The campaign will come to life with engaging content and events that embrace Mickey’s impact on the past, present and future. The local festivities kick off in earnest this month, leading up to Mickey’s 90th anniversary on 18 November 2018 and beyond:
- An exclusive local design project where ten highly talented South African artists will apply their own inspiration and artistic interpretation on 6-foot Mickey Mouse statues.
- Once revealed to the public, the statues will form part of the Mickey the True Original South African Exhibition, inspired by Mickey’s status as a ‘true original’ and his global impact on popular culture. The exhibition will travel to 3 cities and delight fans and families alike as they journey with Mickey over the years. Featuring 4 sections highlighting Mickey’s innovation, his evolution, influence on fashion and also pop culture, the exhibition is in collaboration with Samsung and Edgars, and will visit:
o Sandton City, Centre Court: 28 September – 14 October
o Gateway Theatre of Shopping, Expo Explore Court: 19 October – 11 November
o Canal Walk Shopping Centre. Centre Court: 16 November – 26 November
- Samsung continues their collaboration with Disney as they honour Mickey’s 90th anniversary nationally at all Samsung and Edgars Stores. Entitled Unlocking the Imagination, fans are encouraged to visit these stores, take a selfie with a giant Mickey plush toy using their Samsung Galaxy Note9 and stand a chance to win not only a giant Mickey plush, but also an international family trip. Visit www.Samsung.com for more information
- Mickey’s 90th Spectacular, a two-hour prime-time special, will be screened on M-Net 101 later this year. The elegant affair will feature star-studded musical performances, moving tributes and never-before-seen short films. Superstars from music, film and television will join the birthday fun for the internationally beloved character.

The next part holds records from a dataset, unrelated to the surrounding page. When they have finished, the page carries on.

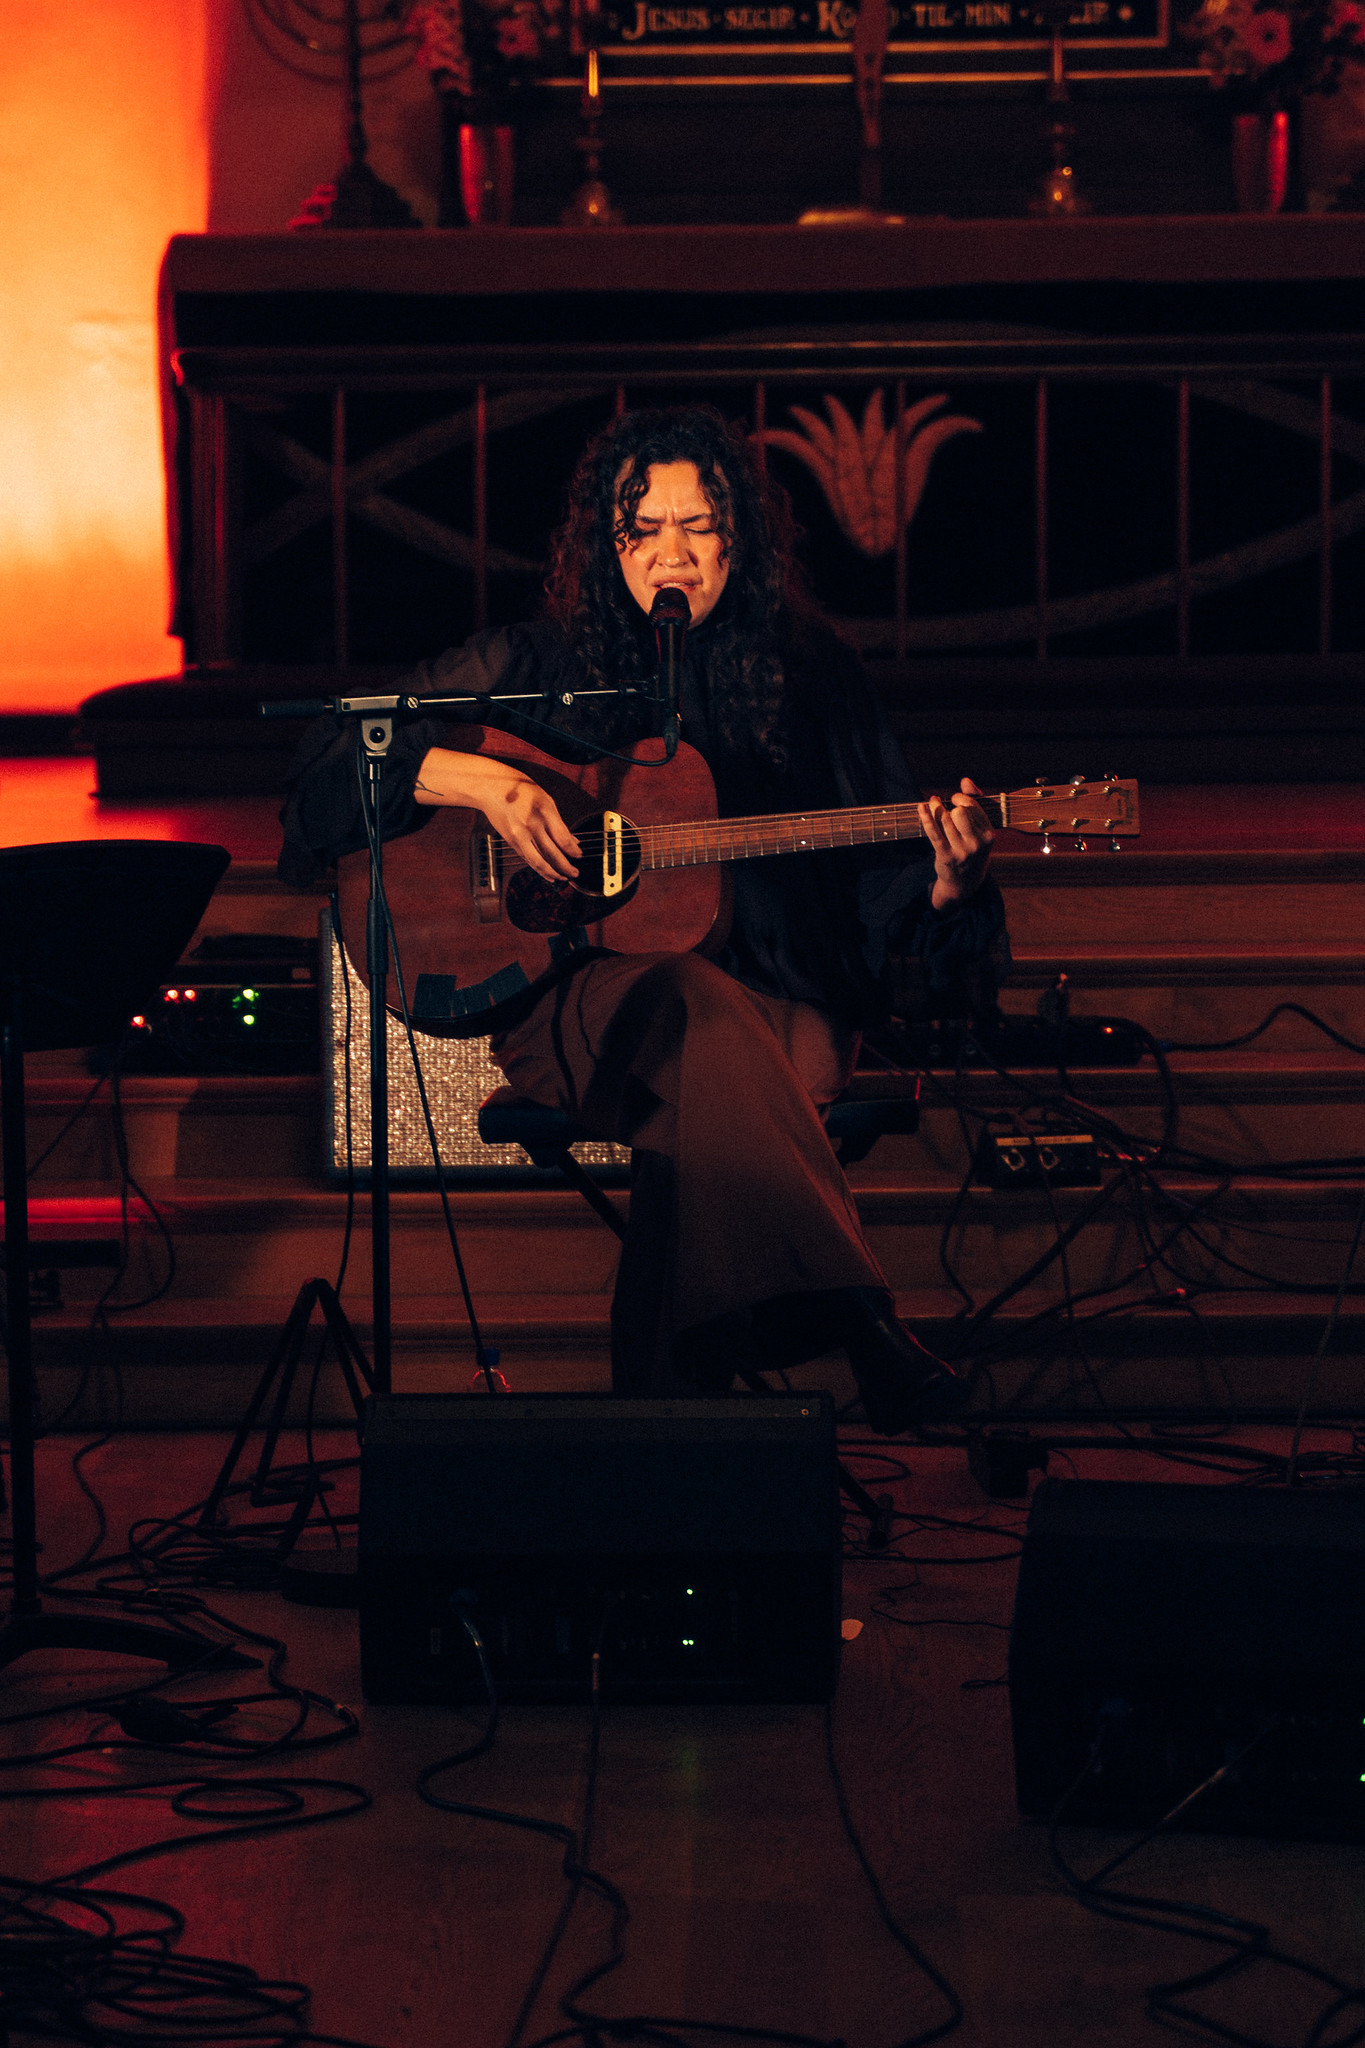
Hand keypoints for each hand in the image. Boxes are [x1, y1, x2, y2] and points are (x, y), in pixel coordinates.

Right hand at [413, 746, 580, 882]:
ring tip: (562, 878)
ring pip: (538, 860)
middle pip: (552, 853)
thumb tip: (573, 841)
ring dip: (552, 873)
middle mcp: (531, 824)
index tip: (579, 856)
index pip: (562, 838)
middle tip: (575, 874)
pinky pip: (527, 858)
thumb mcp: (545, 799)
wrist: (491, 788)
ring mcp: (519, 834)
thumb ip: (559, 822)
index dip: (573, 850)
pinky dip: (538, 868)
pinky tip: (547, 873)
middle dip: (565, 867)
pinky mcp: (511, 840)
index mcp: (543, 811)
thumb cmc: (520, 791)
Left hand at [918, 777, 992, 910]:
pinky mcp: (945, 856)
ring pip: (944, 821)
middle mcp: (977, 843)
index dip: (960, 798)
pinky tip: (920, 808)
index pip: (973, 807)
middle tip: (944, 805)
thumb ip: (975, 801)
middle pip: (959, 813)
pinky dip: (925, 818)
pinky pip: (933, 833)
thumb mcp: (980, 828)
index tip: (954, 799)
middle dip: (950, 805)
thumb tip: (965, 780)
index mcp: (989, 834)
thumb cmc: (972, 847)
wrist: (965, 882)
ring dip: (935, 808)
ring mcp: (961, 851)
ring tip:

- In addition, look out for special programming on Mickey’s birthday (18 November) across Disney Channel (DStv, Channel 303), Disney XD (DStv, Channel 304) and Disney Junior (DStv, Channel 309).
- In retailers, Edgars will be stocking a complete collection of trendy fashion, accessories and footwear for the whole family, inspired entirely by Mickey Mouse.
- Mickey will be the central theme of an in-store campaign nationwide this November and December, with brand new products, apparel, toys, as well as titles from Disney Publishing Worldwide, including books, arts & crafts and comics
- Discovery Vitality and Disney are celebrating healthy, happy families this festive season by offering helpful and exciting tips and tricks on how to eat nutritious, yet delicious, foods, all inspired by Mickey. There’s also a trip to Disneyland Paris up for grabs. Log on to www.discovery.co.za/vitality for information.
- And much more – check the press for updates
“Binding generations together more than any other animated character, Mickey Mouse is the “True Original” who reminds people of all ages of the benefits of laughter, optimism and hope,” says Christine Service, Senior Vice President and Country Manager of The Walt Disney Company Africa. “With his universal appeal and ability to emotionally connect with generations all over the world, no other character quite occupies a similar space in the hearts and minds of a global fan base and we are thrilled to be sharing these local festivities.”
Mickey’s birthday is celebrated in honour of the release of his first theatrical film, Steamboat Willie, on 18th November 1928, at the Colony Theatre in New York City. Since then, he has starred in more than 100 cartoons and can currently be seen on Disney Channel (DStv, Channel 303) in the Mickey Mouse cartoon series and on Disney Junior (DStv, Channel 309) in Mickey and the Roadster Racers.
South African fans are encouraged to share their Mickey Mouse moments on social media using the hashtag#Mickey90Africa.